Pour un ténor, c'est un voyage émotionnel et vocal d'une intensité rare. Il faut pouvoir incarner la droiture initiale, la passion dévorante, le désespoir abject et la rage finale. Chaque acte est une nouvelle étape de sa déchéance. Rejouer ce rôle est toujours une expérience forte, car il nous confronte à la fragilité de l'âme humaine et à la puissance destructrice d'une passion qui échappe à toute raison.

"Ce n'est pas bien ce que vous faites... À vous regarder jouer, on a de la compassion pour Don José."

— Une spectatrice après la représentation

Le plus troublant des compliments

C'est à l'issue d'une de ces représentations intenses, aux côtés de la magnifique Carmen d'Eugénie Joneau, qu'une spectatrice s'est approchée de moi. L'air grave, elle m'a dit : "Monsieur, ce que vous faites, ce n'est pas bien."

Surpris, je me suis préparé à défendre l'œuvre. Je pensais qu'elle était choquée par la violence de la scène finale, par ce féminicide qui conclut l'opéra. J'ai commencé à argumenter, à parler du livret, de la détresse psychologique de Don José, de la manière dont sa passion le consume jusqu'à l'irréparable... Elle m'a doucement interrompu.

"Non, vous ne comprenez pas," m'a-t-elle dit. "Ce n'est pas bien, parce qu'à vous regarder jouer, on a de la compassion pour Don José..."

Je suis resté sans voix. C'était sans doute le plus beau et le plus troublant des compliments. Elle avait parfaitement saisi l'essence de mon travail sur ce rôle : montrer l'homme derrière le monstre. Montrer que ce meurtrier est avant tout un homme brisé, un être qui a tout perdu par amour et qui, dans son geste final, signe sa propre destruction autant que celle de Carmen. Le fait qu'une spectatrice ressente de la pitié pour lui, malgré l'horreur de son acte, était la plus belle des validations. Cela signifiait que la complexité du personnage avait été transmise.
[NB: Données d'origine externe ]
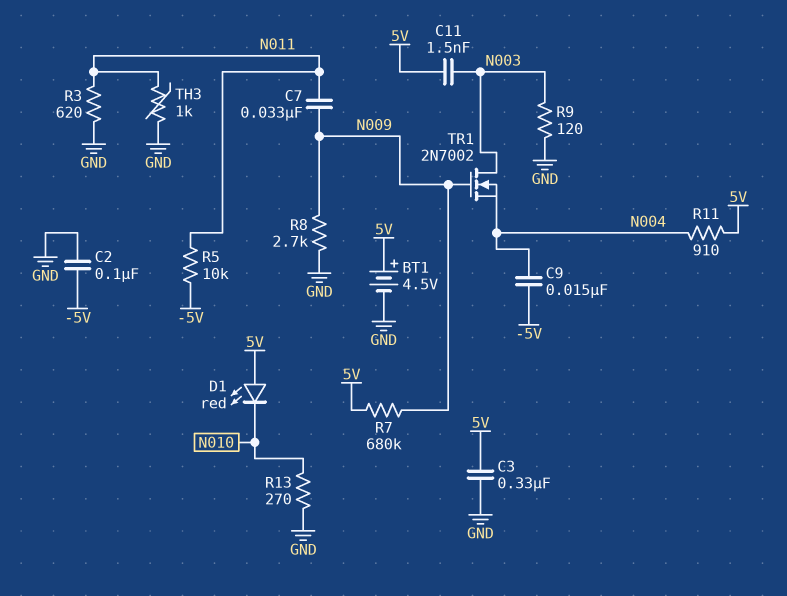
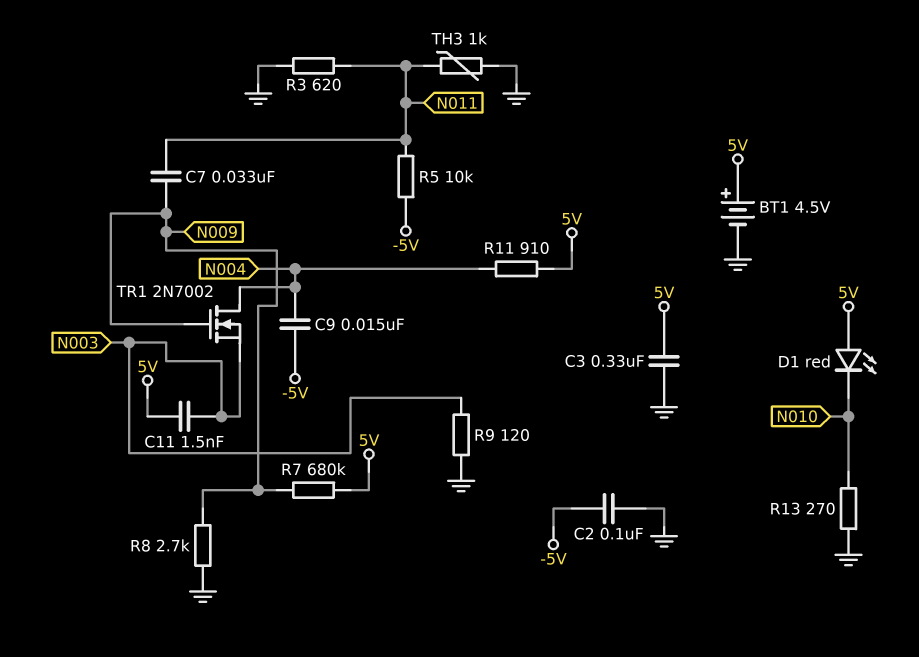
TR1: NMOS 2N7002 (G N009, D N003, S N004) -> NMOS 2N7002 (G N009, D N004, S N003)

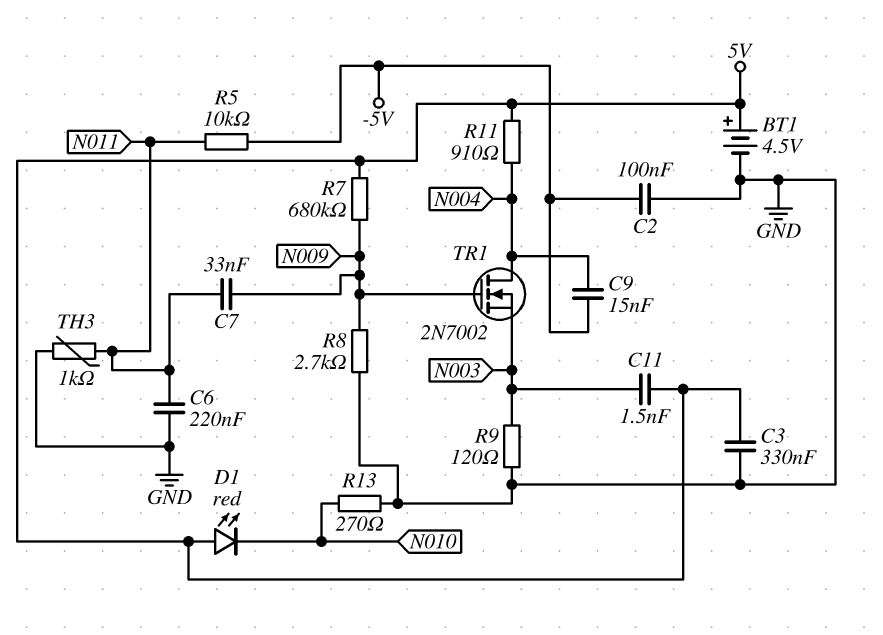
C6: none -> 220nF (GND, N011)
R3: 620 (GND, N011) -> none

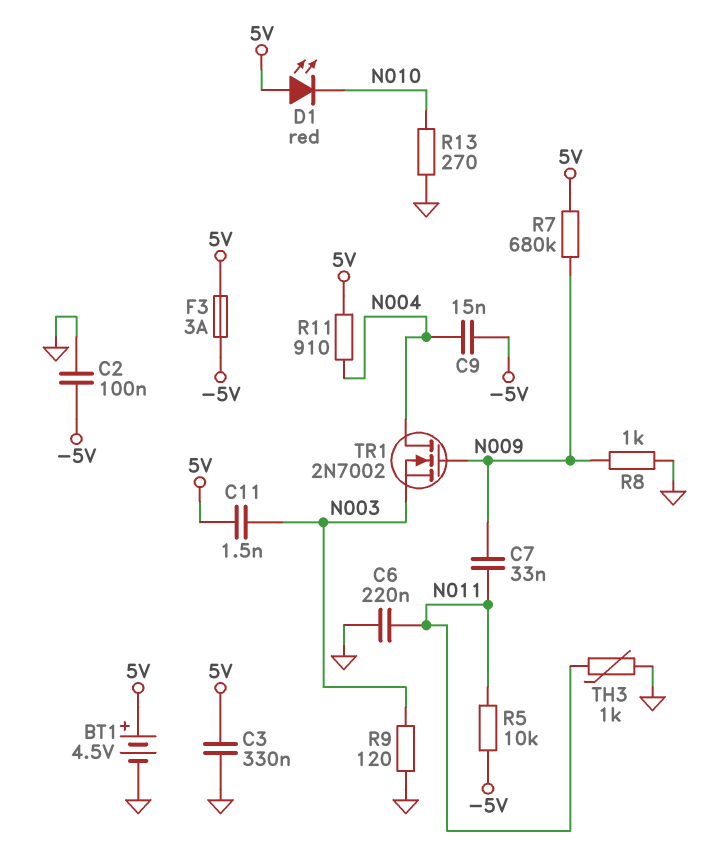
F3: none -> 3A (-5V, 5V)
R8: 2.7k (GND, N009) -> 1k (GND, N009)

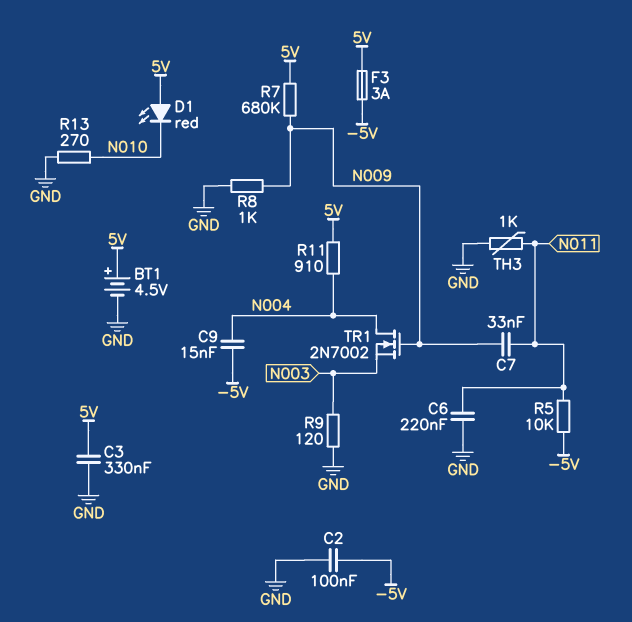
C11: 1.5nF (5V, N003) -> none

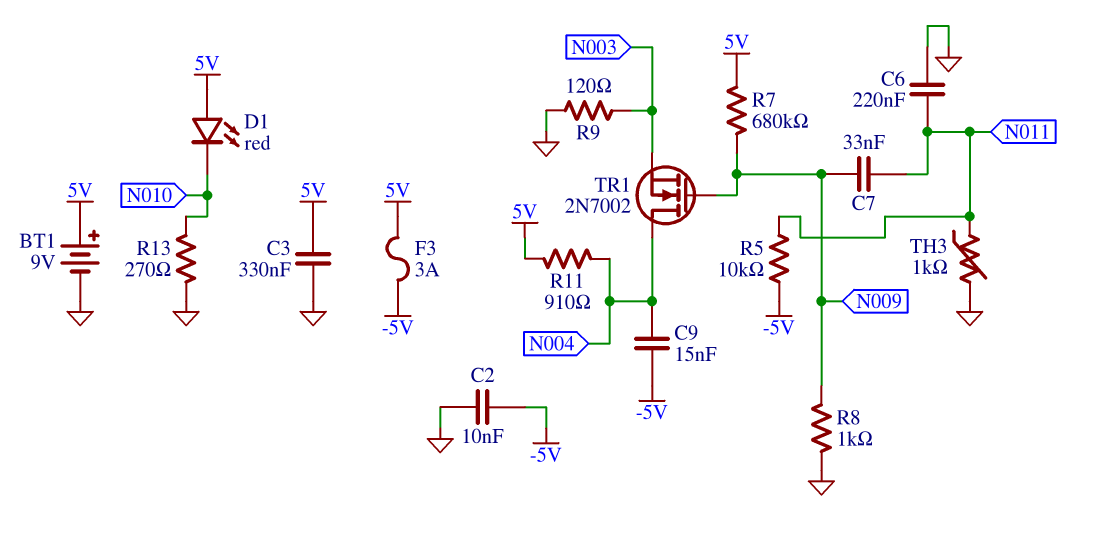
BT1: 4.5V (plus 5V, minus GND) -> 9V (plus 5V, minus GND)
C2: 100nF (-5V, GND) -> 10nF (-5V, GND)

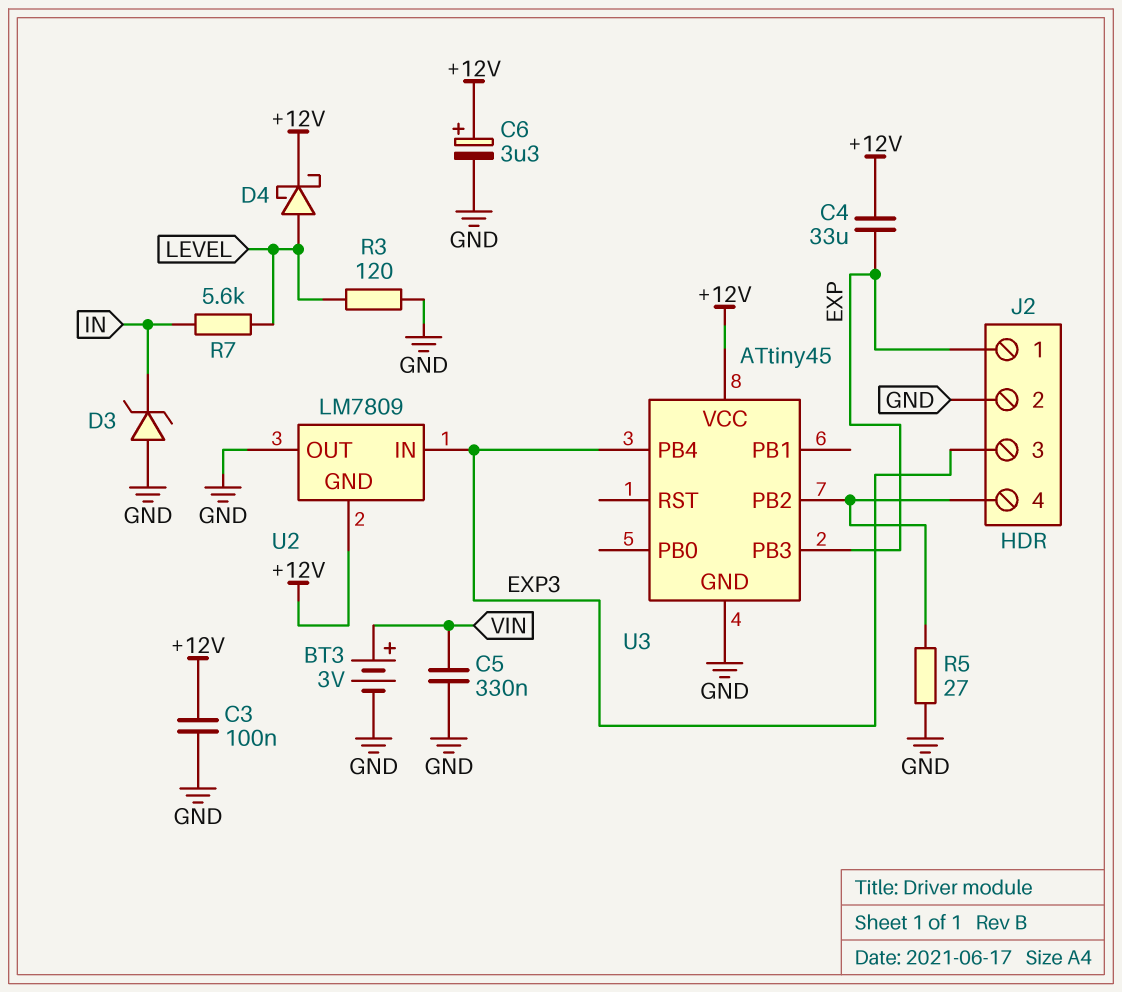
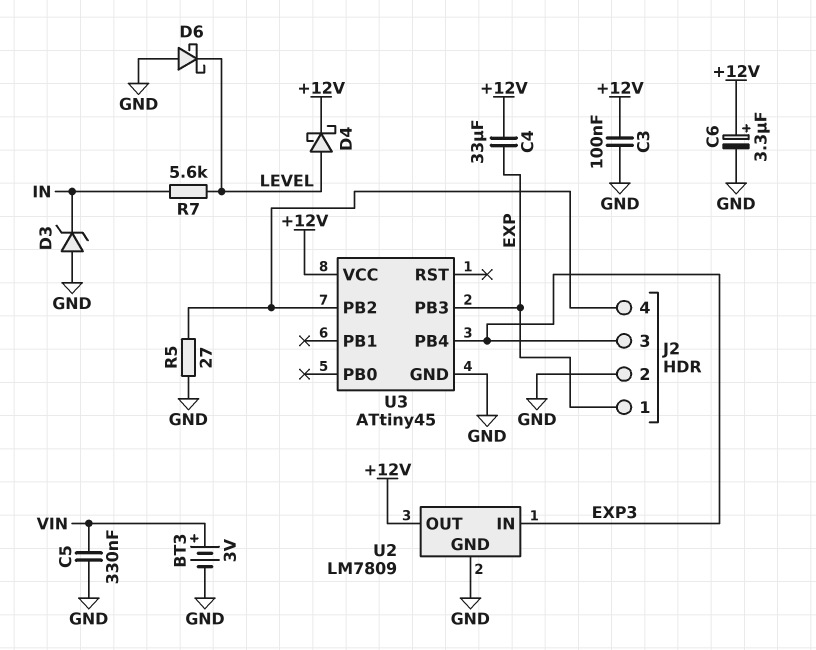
D6: none -> schottky (A GND, K LEVEL)
R3: 120 (GND, LEVEL) -> none
U2 pin GND: +12V -> GND
U2 pin OUT: GND -> +12V

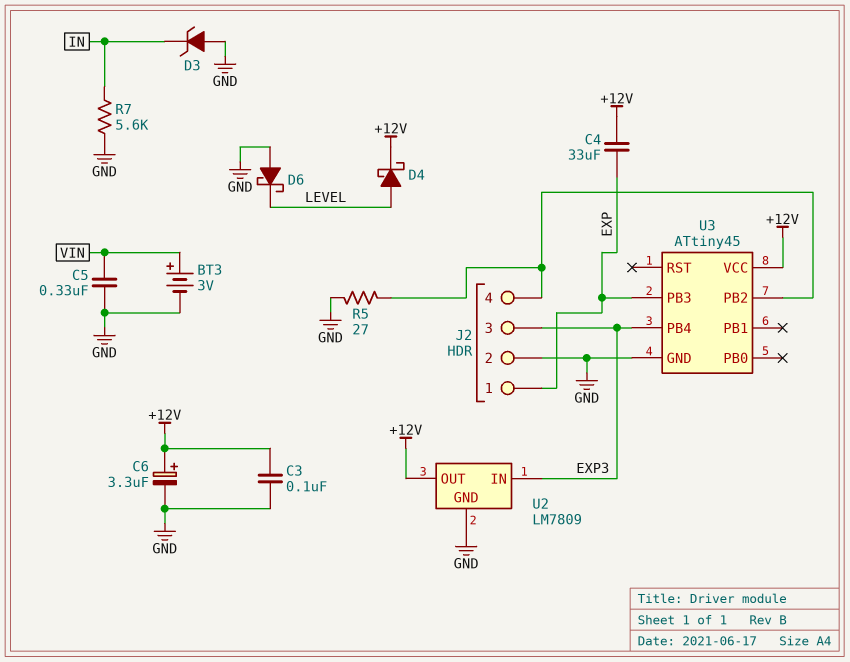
R7: 5.6k (IN, LEVEL) -> 5.6k (GND, IN)

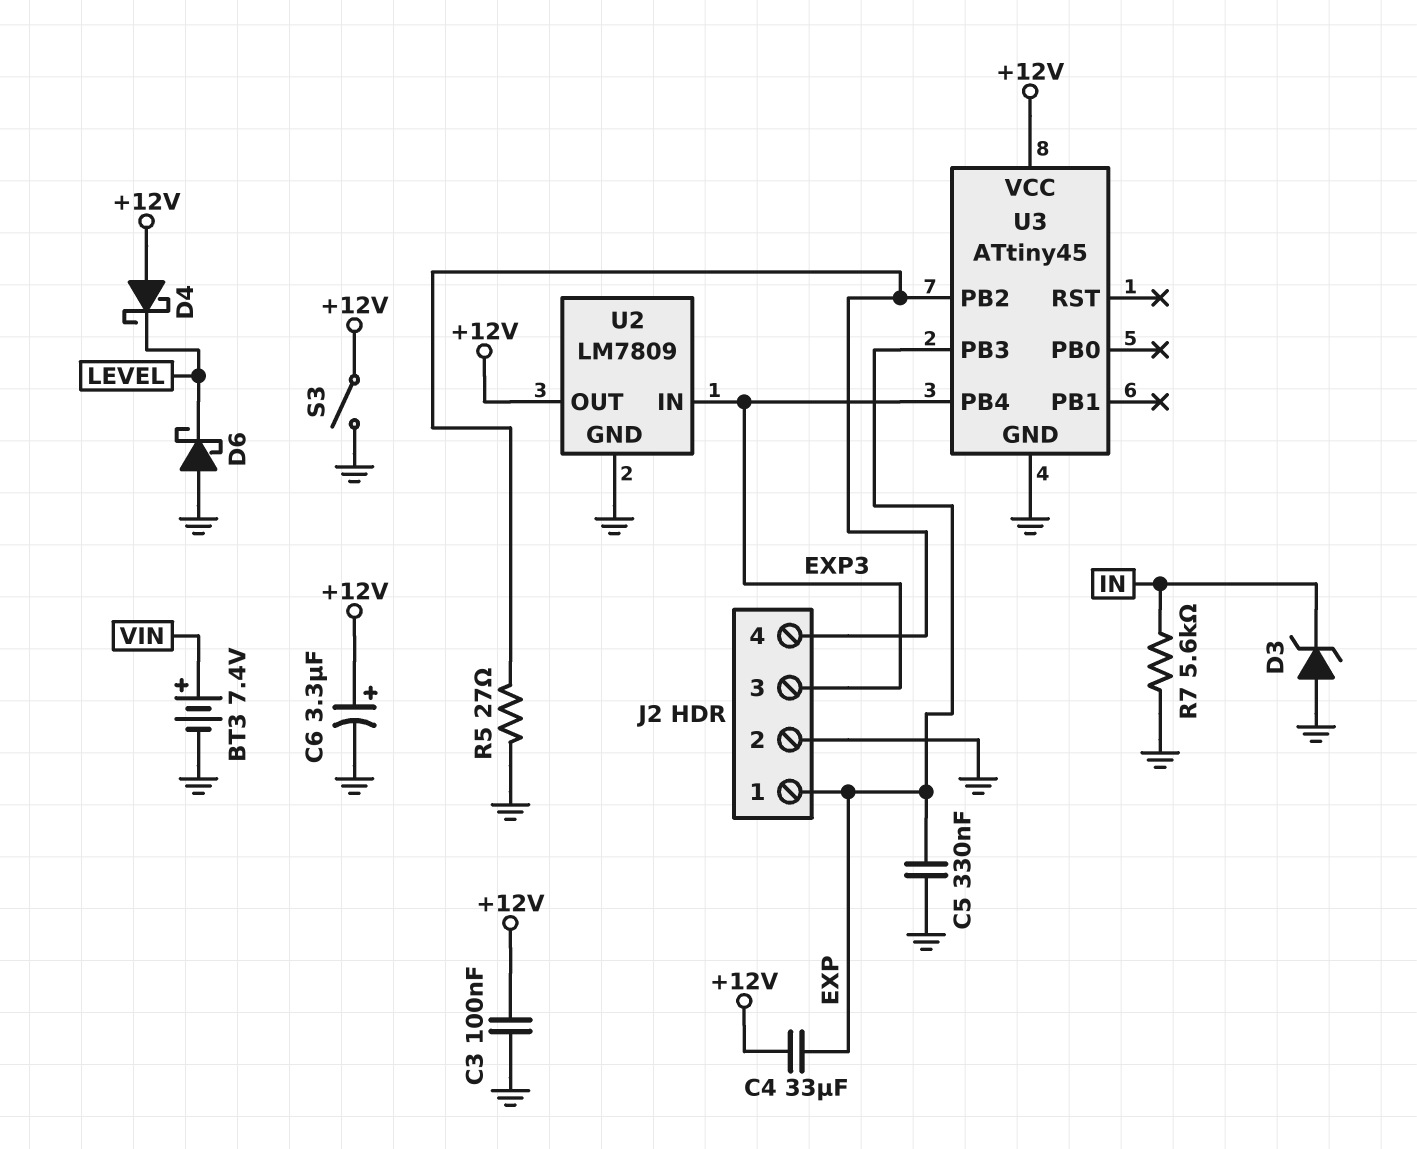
BT3: 3V (plus VIN, minus GND) -> 7.4V (plus VIN, minus GND)
C5: 330nF (GND, VIN) -> 330nF (EXP, GND)
D4: schottky (A LEVEL, K +12V) -> schottky (A +12V, K LEVEL)
S3: none -> switch (+12V, GND)

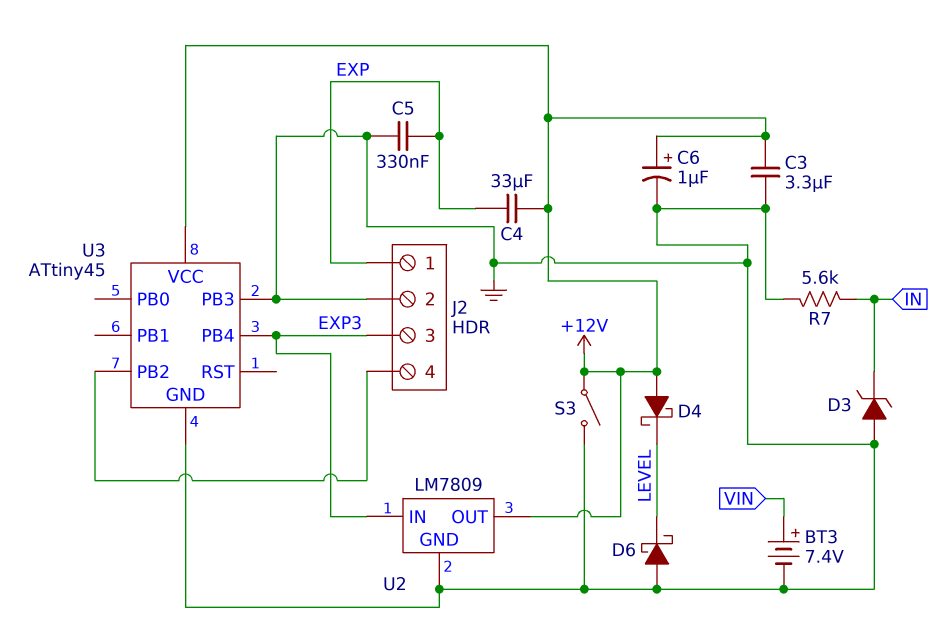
C3: 100nF (+12V, GND) -> 3.3uF (+12V, GND)
C6: 3.3uF (plus +12V, minus GND) -> 1uF (plus +12V, minus GND)
R5: 27 (GND, J2/4) -> none
U3 pin PB3: EXP -> GND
Une "petite folie" mémorable

Cette production restera un souvenir impérissable. L'énergie de toute la distribution, d'Eugénie Joneau en Carmen à l'imposant et superbe Escamillo de Jean-Fernand Setti, et la direction inspirée de Benoît Willman ont créé une alchimie parfaite. Jouer dans la proximité qu'offrait l'église de Vissoie a décuplé l'intensité dramatique. Le public ne regardait pas Carmen, il le vivait avec nous. Et c'est dans ces moments de partage intense que l'opéra révèle toute sa puissance.